What exactly is going on here, Lise?
She wore the pink dress because she knows I like…it…right?
But how could she flirt that overtly only to appear like she wants to disappear?
Is it sexist to blame it on mood swings? Who even knows.
I just know she’s definitely uncomfortable now, laughing awkwardly, “It happens to be the only nice dress I own, thanks to my impossibly poor taste…”
I sort-of-laugh out of relief as her expression seems to lighten - her smile promising that the laughter isn’t just for my benefit, but sincere.
Must be nice.
But something still says nervous - restlessness, in the way her hands fidget with the pink cloth between her fingertips.
What I wouldn’t give to be sure today’s anxiety had nothing to do with me…
Things were a lot less awkward when she was just furious at me for never having a girlfriend.
Now neither of us seems to be able to pick what annoys us the most about my state of existence.
“Did you want your medical bag…” she trails off, glancing toward the item in question. When she looks back there’s an expression in her eyes I don’t like.
Like pity.
I don’t need this, from her of all people.
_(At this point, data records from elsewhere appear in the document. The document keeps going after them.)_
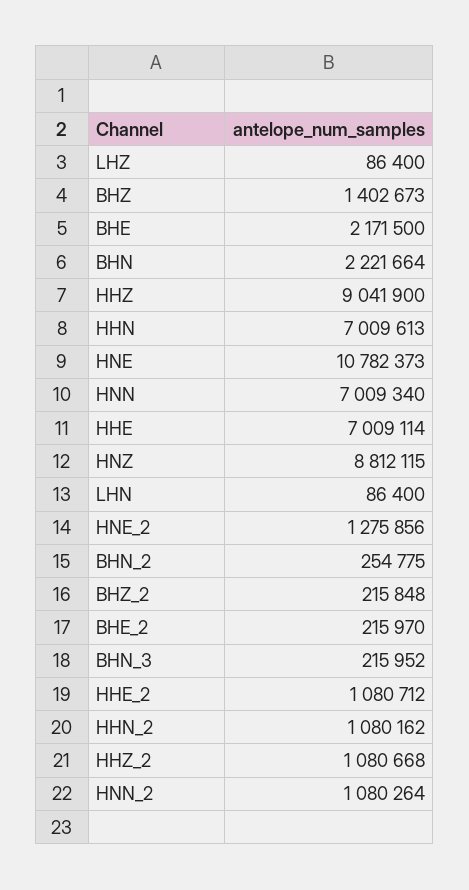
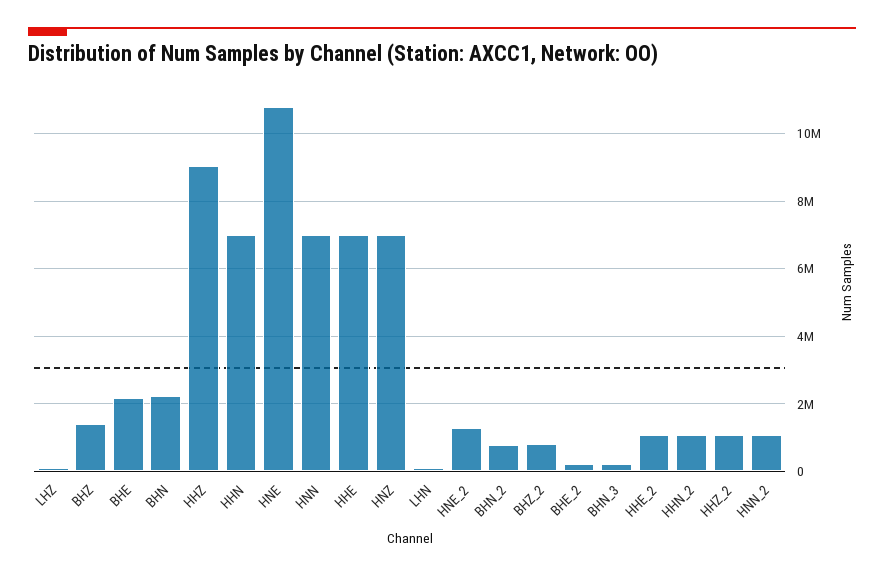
  {
    "LHZ": 86400,
    "BHZ": 1402673,
    "BHE": 2171500,
    "BHN": 2221664,
    "HHZ": 9041900,
    "HHN": 7009613,
    "HNE": 10782373,
    "HNN": 7009340,
    "HHE": 7009114,
-   "HNZ": 8812115,
+   "HNZ": 7000000,
    "LHN": 86400,
    "HNE_2": 1275856,
-   "BHN_2": 254775,
+   "BHN_2": 800000,
-   "BHZ_2": 215848,
+   "BHZ_2": 800000,
    "BHE_2": 215970,
    "BHN_3": 215952,
    "HHE_2": 1080712,
    "HHN_2": 1080162,
    "HHZ_2": 1080668,
    "HNN_2": 1080264
  }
I start to frown before I catch myself, making myself shrug casually.
But as she turns away quickly I suddenly have the strong desire…
I’m not exactly sure why…
…To try and pick her up off the floor.
I’m almost positive I could, even from the chair, given that she’s never surpassed even 95 pounds.
But I know better than to try for a whole slew of reasons.
I’d rather not give her more occasions to have to forgive me.
Instead, I snag hold of her sash lightly with one hand, hauling her back to her starting place, amongst an infuriated stumble that almost topples her over into my arms.
“For goodness sake!” She fumes, blushing vibrantly as she recenters her sash, glaring down at me with a vixenish mix of ire and embarrassment.
“Oh look, second time’s the charm,” I laugh so the misery of it all won’t show in my face.
That just makes her burn redder, but every trace of pity is gone as she scowls at my ‘antics.’
Because that’s infinitely easier than just asking her not to look at me that way.
“Do you need something?!” she rants, “Like a chew toy maybe?”
I say something about my phone. She storms off, complaining with real and feigned frustration.
But I’d much rather hear her muttering about my being a dirty ‘little creep’ than stand that look on her face, like I’m someone’s expensive glass toy that she shattered.